PASSAGE SHOWN =>
==================================================

= Allan Hahn =

Australian sports scientist

Allan Geoffrey Hahn OAM (born 1951) is an Australian sports scientist. Between 1984 and 2011, he made a significant contribution to the Australian Institute of Sport (AIS) in the areas of sports physiology and technology. In September 2011, he was appointed Emeritus Professor at the AIS.

==Personal==
Hahn was born in Melbourne in 1951. He grew up in Melbourne and played a variety of sports including Australian rules football, boxing, cycling and cross country running.

==Academic career==
In 1973, Hahn obtained a Diploma of Physical Education from the University of Melbourne and in the following year he completed a Higher Diploma of Teaching (Secondary) at the Melbourne College of Education. In 1976, he moved to Perth where in 1977, he completed a Bachelor of Physical Education with First Class Honours at the University of Western Australia. His Honours thesis titled The relative merits of two different exercise programs in the treatment of hypertension. In 1979, he took up a full-time position as a tutor at the University of Western Australia while also studying toward a PhD. In 1981, while still engaged in PhD studies, he took up a lecturing position at the University of Canberra. In 1984, he was appointed senior physiologist at the AIS Physiology Department. In 1986, he was awarded a PhD from the University of Western Australia for a thesis titled Investigation of some possible mechanisms in Investigation of some possible mechanisms in exercise-induced asthma.

In 1998, he was appointed as adjunct professor at the University of the Sunshine Coast. In 2011, he was appointed to part-time positions as Research Leader for Coaching at the Queensland Academy of Sport, Professorial Fellow at the University of Canberra and Professor of Sport Partnerships, Institute of Sport, Exercise and Living, Victoria University. In 2012, he became an honorary adjunct professor at Griffith University.

==================================================

INFORMATION SHOWN =>
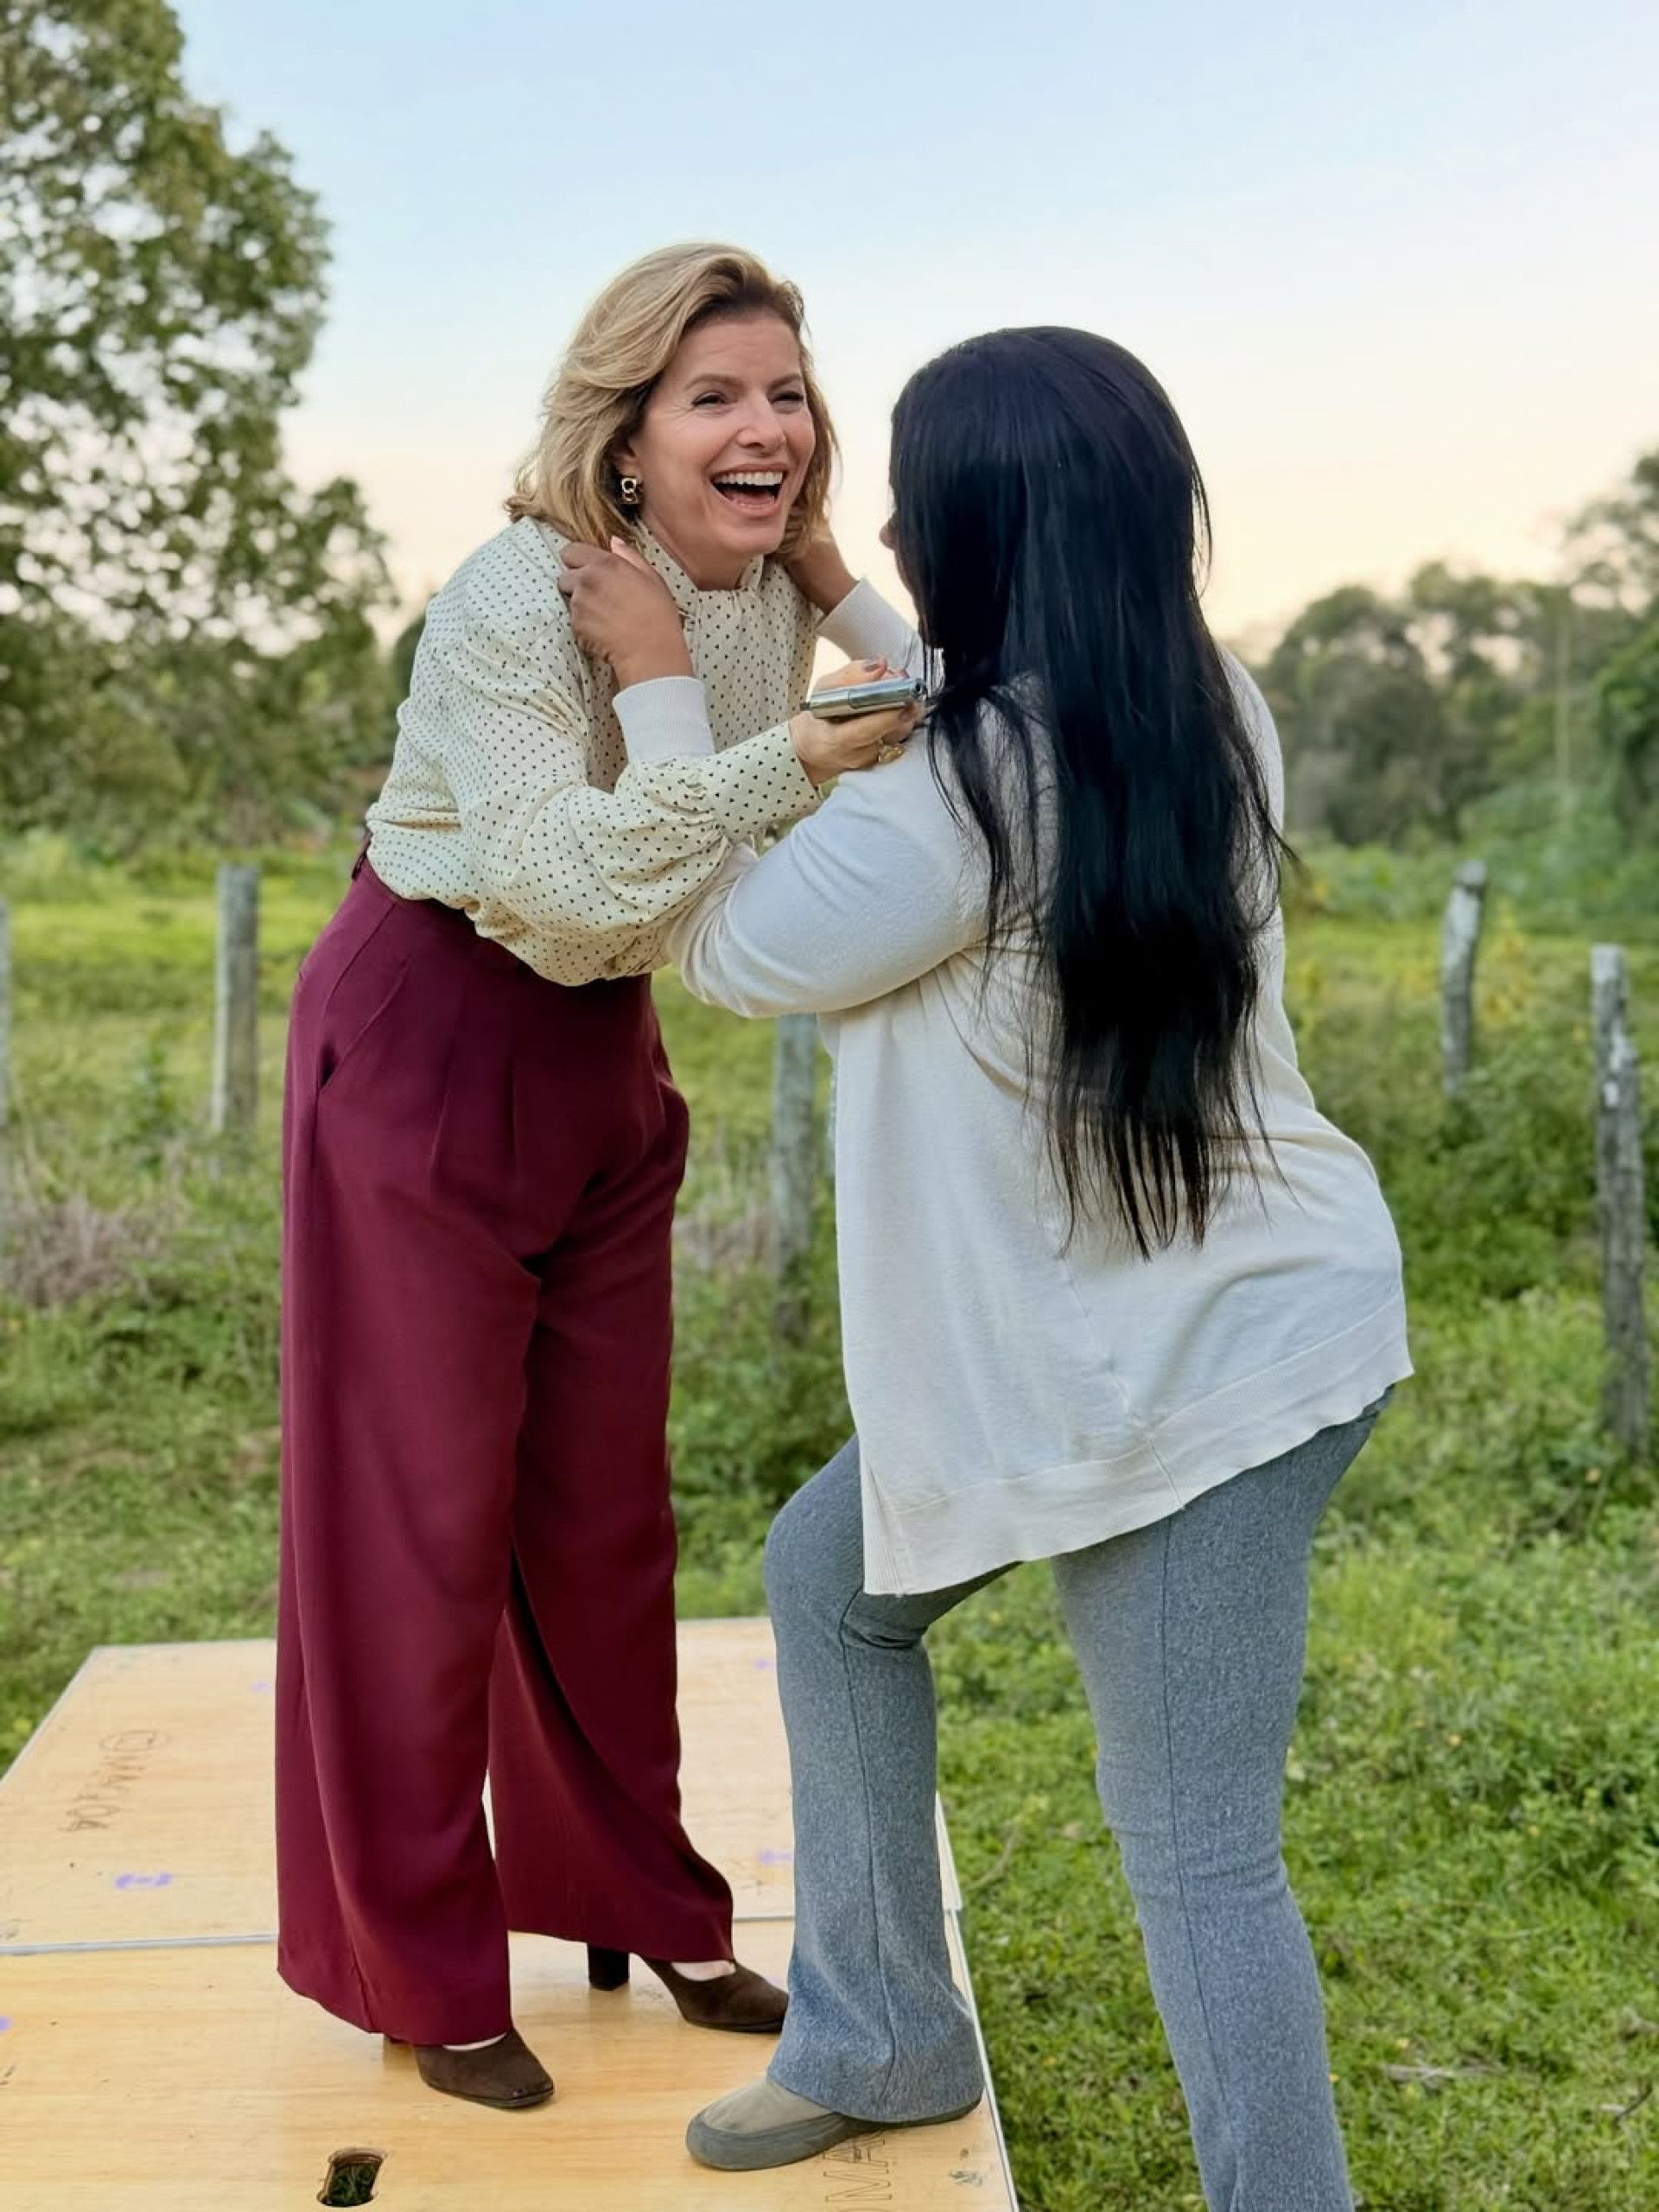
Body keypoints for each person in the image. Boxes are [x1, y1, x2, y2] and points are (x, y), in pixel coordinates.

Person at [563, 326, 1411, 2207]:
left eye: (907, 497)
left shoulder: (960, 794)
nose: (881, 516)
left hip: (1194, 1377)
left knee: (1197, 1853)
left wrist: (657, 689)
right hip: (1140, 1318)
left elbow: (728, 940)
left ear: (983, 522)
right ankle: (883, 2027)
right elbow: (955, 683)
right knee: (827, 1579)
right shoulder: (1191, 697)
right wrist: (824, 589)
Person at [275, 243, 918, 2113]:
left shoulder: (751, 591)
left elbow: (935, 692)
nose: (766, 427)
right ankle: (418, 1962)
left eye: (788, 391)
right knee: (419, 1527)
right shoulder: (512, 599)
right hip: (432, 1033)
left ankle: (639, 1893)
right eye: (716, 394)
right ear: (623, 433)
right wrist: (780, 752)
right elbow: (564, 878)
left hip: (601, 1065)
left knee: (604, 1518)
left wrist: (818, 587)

==================================================

EXERCISE DESCRIPTION => Write the next part of the Allan Hahn article, picking up after its final sentence. The entries have nothing to do with the text about Allan Hahn.

ANSWER FOR THIS EXERCISE =>
==Australian Institute of Sport==
In 1984, Hahn joined the AIS Physiology Department which was being managed by Dr Dick Telford. In 1987, he commenced a major research project to assist Australian rowing with talent identification. This research program has been acknowledged as the start of systematic talent identification in Australia. The research program resulted in Megan Still, identified through the program, combining with Kate Slatter to win the Women's Coxless Pair at the 1996 Atlanta Olympics. The boat they rowed in was called Allan Hahn in recognition of his work. In early 1990s, the AIS started research into the use of altitude training and Hahn has authored or co-authored over 70 papers in this area of research. In 1994, he replaced Dick Telford as the Head of AIS Physiology. In the lead up to the 1996 Atlanta Olympics, he and other AIS physiology staff undertook extensive research into maximising sports performance in hot humid environments. This research resulted in Australian athletes using cooling vests at the Games.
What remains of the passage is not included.